Filme do Dia: Sangue Sobre a Terra (1957), Richard Brooks
Sangue Sobre a Terra (Something of
Value, EUA, 1957). Direção: Richard Brooks. Rot. Adaptado: Richard Brooks,
a partir do romance de Robert C. Ruark. Fotografia: Russell Harlan. Música:
Miklós Rózsa. Montagem: Ferris Webster. Dir. de arte: Edward C. Carfagno &
William A. Horning. Cenografia: Robert R. Benton, Henry Grace & Edwin B.
Willis. Figurinos: Helen Rose. Com: Rock Hudson, Dana Wynter, Sidney Poitier,
Wendy Hiller, Robert Beatty, Walter Fitzgerald, Ivan Dixon, Frederick O’Neal,
Angela Cartwright.
Quênia. Peter
(Hudson) possui uma amizade desde a infância com o negro Kimani (Poitier).
Estapeado pelo próprio cunhado de Peter, Jeff (Beatty) diante dele, ele se une
aos rebeldes Mau-Mau, que, como prova de lealdade de Kimani, exige que ele
lidere um massacre a família de Peter. Mesmo resistente a ação, Kimani lá se
encontra e observa que os filhos de Elizabeth (Hiller), irmã de Peter, foram
mortos e ela bastante ferida. Uma reação não tarda a chegar por parte dos
brancos e boa parte dos Mau-Mau são massacrados, inclusive a mulher de Kimani.

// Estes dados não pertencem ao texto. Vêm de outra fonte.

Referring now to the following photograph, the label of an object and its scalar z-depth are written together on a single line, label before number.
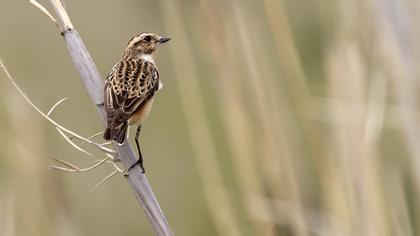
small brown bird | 6.61
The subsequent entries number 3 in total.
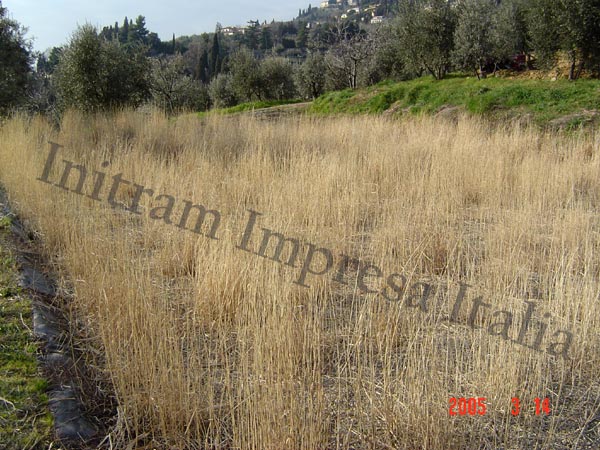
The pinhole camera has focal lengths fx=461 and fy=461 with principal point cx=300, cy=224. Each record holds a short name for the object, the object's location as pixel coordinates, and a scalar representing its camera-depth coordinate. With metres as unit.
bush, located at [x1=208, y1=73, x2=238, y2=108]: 34.60
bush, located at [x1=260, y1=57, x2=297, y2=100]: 32.16
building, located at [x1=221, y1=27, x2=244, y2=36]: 117.82
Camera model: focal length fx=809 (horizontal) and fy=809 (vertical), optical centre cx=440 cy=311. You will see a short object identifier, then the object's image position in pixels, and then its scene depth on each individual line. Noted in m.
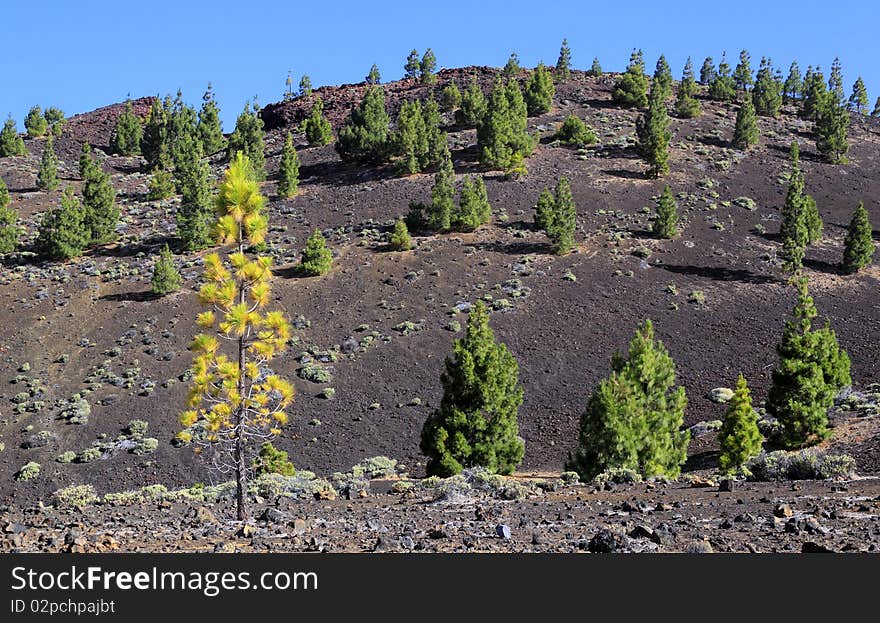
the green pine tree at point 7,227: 59.31
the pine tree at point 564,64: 104.81
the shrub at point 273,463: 27.52
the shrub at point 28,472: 34.50
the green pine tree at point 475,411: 25.22
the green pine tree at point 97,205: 61.25
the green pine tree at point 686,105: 88.50
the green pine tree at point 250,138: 72.94
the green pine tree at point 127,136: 94.69
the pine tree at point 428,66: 109.06
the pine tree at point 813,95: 92.82
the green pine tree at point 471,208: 60.50
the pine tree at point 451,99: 93.50
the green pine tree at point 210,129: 90.69
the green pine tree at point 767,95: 93.81
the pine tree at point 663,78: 88.81
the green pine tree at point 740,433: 27.95
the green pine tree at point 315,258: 55.59
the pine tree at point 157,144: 85.19
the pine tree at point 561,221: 58.28
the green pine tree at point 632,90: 93.94
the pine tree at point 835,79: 107.56
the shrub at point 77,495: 19.95
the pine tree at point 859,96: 111.44
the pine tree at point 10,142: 88.75
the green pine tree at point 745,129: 80.69
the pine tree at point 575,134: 79.69
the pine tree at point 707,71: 111.81
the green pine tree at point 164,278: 52.59
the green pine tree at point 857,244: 55.47
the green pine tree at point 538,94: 88.44
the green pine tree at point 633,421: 23.39
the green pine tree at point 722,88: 98.06
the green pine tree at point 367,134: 75.31
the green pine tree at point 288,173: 70.06
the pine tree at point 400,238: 58.19
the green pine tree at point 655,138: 71.44
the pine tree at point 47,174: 75.50
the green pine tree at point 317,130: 86.56
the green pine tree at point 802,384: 29.20
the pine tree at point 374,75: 113.12
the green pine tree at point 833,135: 79.00
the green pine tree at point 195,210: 58.16
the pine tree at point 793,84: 105.06
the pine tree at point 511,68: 104.25
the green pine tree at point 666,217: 60.34
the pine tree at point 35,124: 102.06
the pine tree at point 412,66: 113.06
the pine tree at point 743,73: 105.25
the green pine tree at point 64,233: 58.62
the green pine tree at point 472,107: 83.50
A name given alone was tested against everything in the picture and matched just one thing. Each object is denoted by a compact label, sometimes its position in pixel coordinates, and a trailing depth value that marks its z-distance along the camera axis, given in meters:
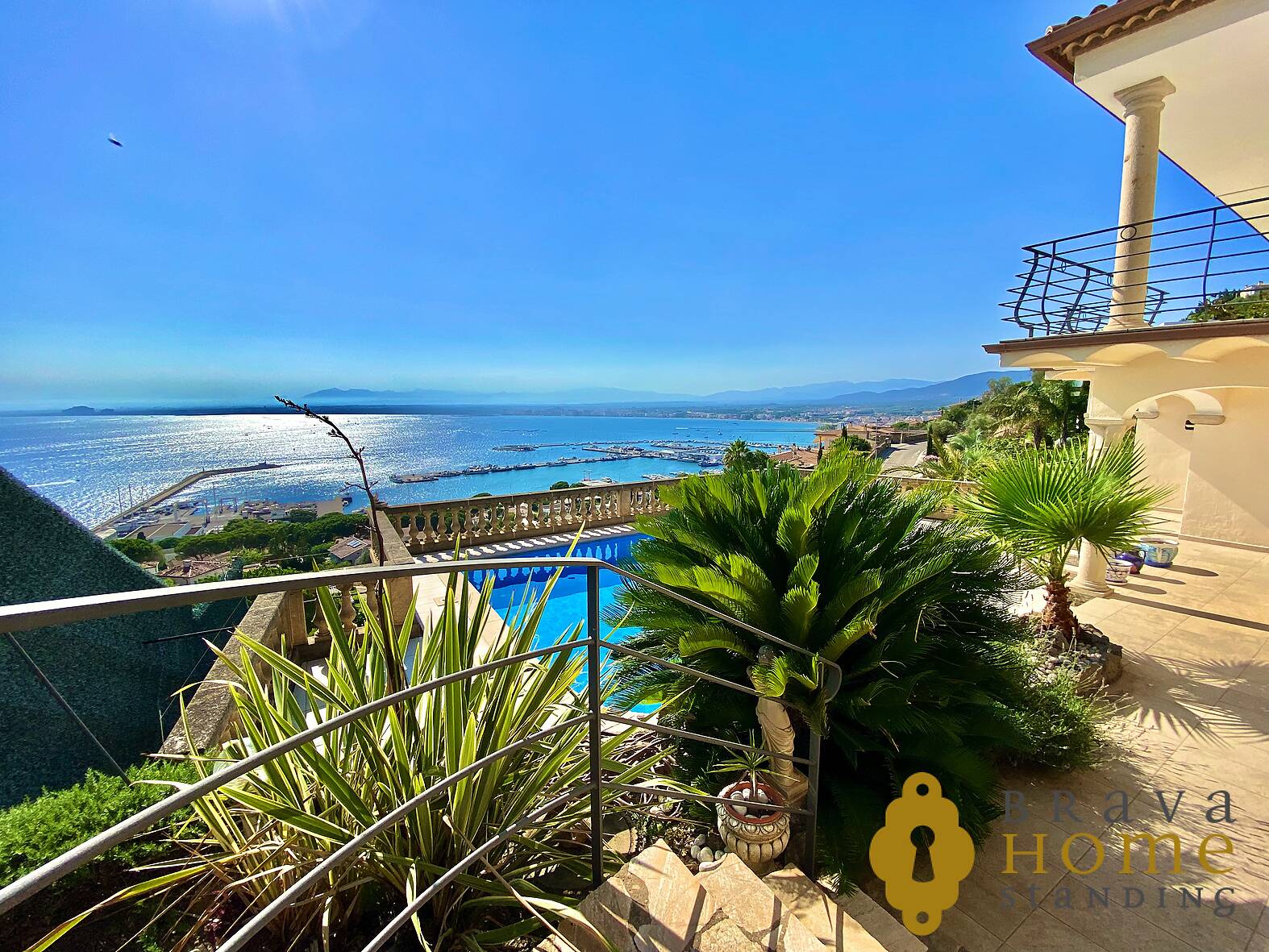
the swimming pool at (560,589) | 6.90
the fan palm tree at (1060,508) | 3.68
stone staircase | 1.32
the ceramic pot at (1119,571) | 5.98
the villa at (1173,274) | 5.05
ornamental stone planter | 1.95
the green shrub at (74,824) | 1.31
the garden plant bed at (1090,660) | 3.57
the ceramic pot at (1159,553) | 6.36
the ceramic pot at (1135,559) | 6.21
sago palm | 2.10
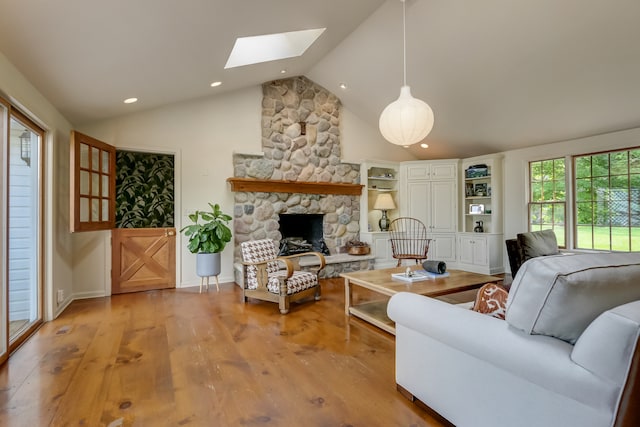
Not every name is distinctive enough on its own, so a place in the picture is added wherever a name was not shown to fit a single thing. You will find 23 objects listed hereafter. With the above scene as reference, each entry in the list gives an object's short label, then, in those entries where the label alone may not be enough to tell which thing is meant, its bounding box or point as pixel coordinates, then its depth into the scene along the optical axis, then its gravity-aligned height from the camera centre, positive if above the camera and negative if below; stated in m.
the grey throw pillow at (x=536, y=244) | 4.13 -0.43
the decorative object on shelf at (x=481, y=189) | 6.03 +0.45
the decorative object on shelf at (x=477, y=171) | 5.93 +0.79
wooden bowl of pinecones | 5.88 -0.66
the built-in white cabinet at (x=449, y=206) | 5.83 +0.12
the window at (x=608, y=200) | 4.33 +0.16
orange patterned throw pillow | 1.66 -0.48
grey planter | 4.57 -0.74
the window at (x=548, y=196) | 5.07 +0.26
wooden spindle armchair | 6.35 -0.50
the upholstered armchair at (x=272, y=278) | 3.64 -0.80
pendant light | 2.86 +0.86
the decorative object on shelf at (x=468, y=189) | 6.25 +0.46
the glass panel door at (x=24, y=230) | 2.91 -0.16
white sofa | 1.01 -0.53
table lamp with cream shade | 6.18 +0.17
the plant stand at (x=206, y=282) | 4.70 -1.06
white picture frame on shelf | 6.08 +0.06
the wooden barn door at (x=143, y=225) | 4.58 -0.21
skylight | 4.04 +2.25
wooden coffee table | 2.95 -0.71
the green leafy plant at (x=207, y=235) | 4.48 -0.31
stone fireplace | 5.34 +0.76
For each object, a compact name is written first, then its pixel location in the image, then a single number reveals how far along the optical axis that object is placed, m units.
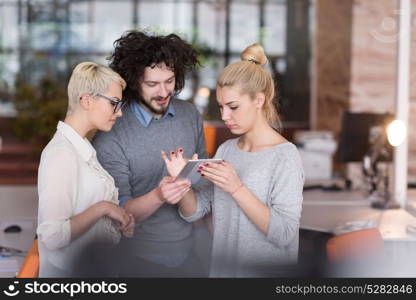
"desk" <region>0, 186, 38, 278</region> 2.99
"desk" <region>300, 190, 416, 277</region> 3.22
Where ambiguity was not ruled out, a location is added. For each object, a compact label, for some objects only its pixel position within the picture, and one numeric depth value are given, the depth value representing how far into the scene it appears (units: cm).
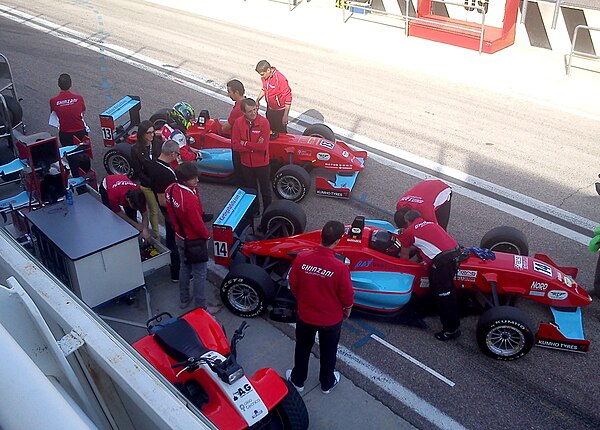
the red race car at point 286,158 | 845
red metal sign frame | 1468
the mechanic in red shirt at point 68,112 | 862
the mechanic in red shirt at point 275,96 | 891
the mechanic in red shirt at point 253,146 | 747
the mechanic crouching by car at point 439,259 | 560
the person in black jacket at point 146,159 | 689
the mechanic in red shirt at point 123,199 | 658
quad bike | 409
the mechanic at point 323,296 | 469
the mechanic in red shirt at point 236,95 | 830
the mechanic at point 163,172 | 643
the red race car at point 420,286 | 569
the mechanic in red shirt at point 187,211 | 569
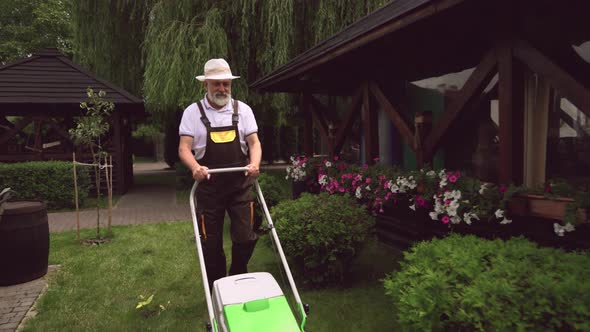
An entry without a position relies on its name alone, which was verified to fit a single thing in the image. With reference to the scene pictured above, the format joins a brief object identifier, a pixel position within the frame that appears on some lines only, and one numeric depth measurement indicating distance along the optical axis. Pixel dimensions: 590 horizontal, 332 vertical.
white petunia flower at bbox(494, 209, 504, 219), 3.70
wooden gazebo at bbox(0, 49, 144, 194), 11.73
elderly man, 3.41
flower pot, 3.28
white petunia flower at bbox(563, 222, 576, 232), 3.16
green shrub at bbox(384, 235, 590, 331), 2.08
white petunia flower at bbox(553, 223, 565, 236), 3.24
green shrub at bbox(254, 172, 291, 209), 7.38
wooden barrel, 4.79
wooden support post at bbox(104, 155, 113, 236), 7.22
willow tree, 10.68
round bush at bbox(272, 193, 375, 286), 4.39
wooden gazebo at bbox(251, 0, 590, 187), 3.78
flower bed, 3.54
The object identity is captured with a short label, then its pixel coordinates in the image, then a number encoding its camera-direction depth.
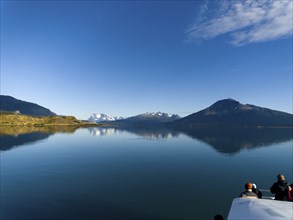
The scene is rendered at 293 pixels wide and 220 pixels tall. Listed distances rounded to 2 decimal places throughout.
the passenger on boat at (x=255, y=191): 15.36
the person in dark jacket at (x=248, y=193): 14.29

Ele foge com sua criança, tendo em seu encalço Peter, que tenta negociar uma
saída pacífica, algo que não ocorre.
Esse drama
liberal americano não passaria sem enorme constrangimento às plateias
contemporâneas, de mais de meio século após sua realização. De fato, mesmo
oriundo de um realizador progressista e de um realizador progressista que havia
efetuado obras mais interessantes (como Sementes da Violência), derrapando feio aqui ao tentar explorar a realidade colonial
do Quênia. Mesmo para os padrões norte-americanos de uma visão progressista o
filme é, em última instância, um poço de conservadorismo. Das relações entre
gêneros com Peter sempre pensando na terra como um conceito amplo de
pertencimento, enquanto para Holly tudo não vai além da esfera privada e, ainda
mais corretamente, de sua relação com Peter. E enquanto Peter tem uma relação
com a terra tão aparentemente visceal de pertença a de uma Scarlett O’Hara em ...E O Vento Levou, para Holly a terra
é o próprio Peter, daí ela clamar a certa altura por abandonar o país e
partirem sensatamente para um local mais seguro. É curioso como o filme se põe
renitentemente do lado branco-colonialista, mesmo existindo vislumbres de má
consciência como a de fazerem uso da mesma tortura que acusam os africanos na
boca de sua mente mais “esclarecida”, Peter, ainda que na cena de maior impacto
dramático da relação racial sob o prisma melodramático, ele não questione de
fato a postura racial superior do pai que estapeia o amigo de infância Kimani,
apenas o fato de ter sido em alguém que ele possui vínculos afetivos. Não é
necessário muito esforço para imaginar que a família de Peter, incluindo ele
próprio, não se encontra tão distante das mesmas convicções raciais de
superioridade da família de pioneiros que Ford apresenta em seu contemporâneo Rastros de Ódio. Um toque de perversão a mais se dá no confronto final em que, para
que no plano da moldura dramática acompanhada ao longo do filme, a família de
Kimani não saia perdendo, sua mulher é morta. E, o golpe de misericórdia se dá
com a morte do próprio Kimani, que havia resistido a se render e, pior de
tudo, e certamente a solução mais
bizarra de todas, com a apropriação de
Peter de seu filho, enquanto um provável aceno de paz futura. Embora exista uma
continuidade com o modelo do negro amistoso que Poitier havia encarnado e voltaria
a encarnar diversas vezes, em cenas como a que protege simbolicamente as
crianças ao início do massacre, cobrindo o braço descoberto do garoto, não se
pode ler a morte de Kimani como o de mártir da resistência de sua causa, sendo
que ele próprio havia sido patética e inverossimelmente “desarmardo” por
lembranças sentimentais da infância e da amizade com Peter pouco antes, após
pouco mais que umas palavras desse. E sim mais como a intransigência de alguém
que não possui o perfil menos passional e mais racional como o de Peter.
Destaque para uma Dana Wynter que bem poderia proporcionar uma tentativa de
cópia, um tanto anônima e anódina, de Elizabeth Taylor à época, inclusive
buscando reproduzir alguns cacoetes dessa, como a forma de cumprimentar
efusivamente alguém. MGM. 113 minutos.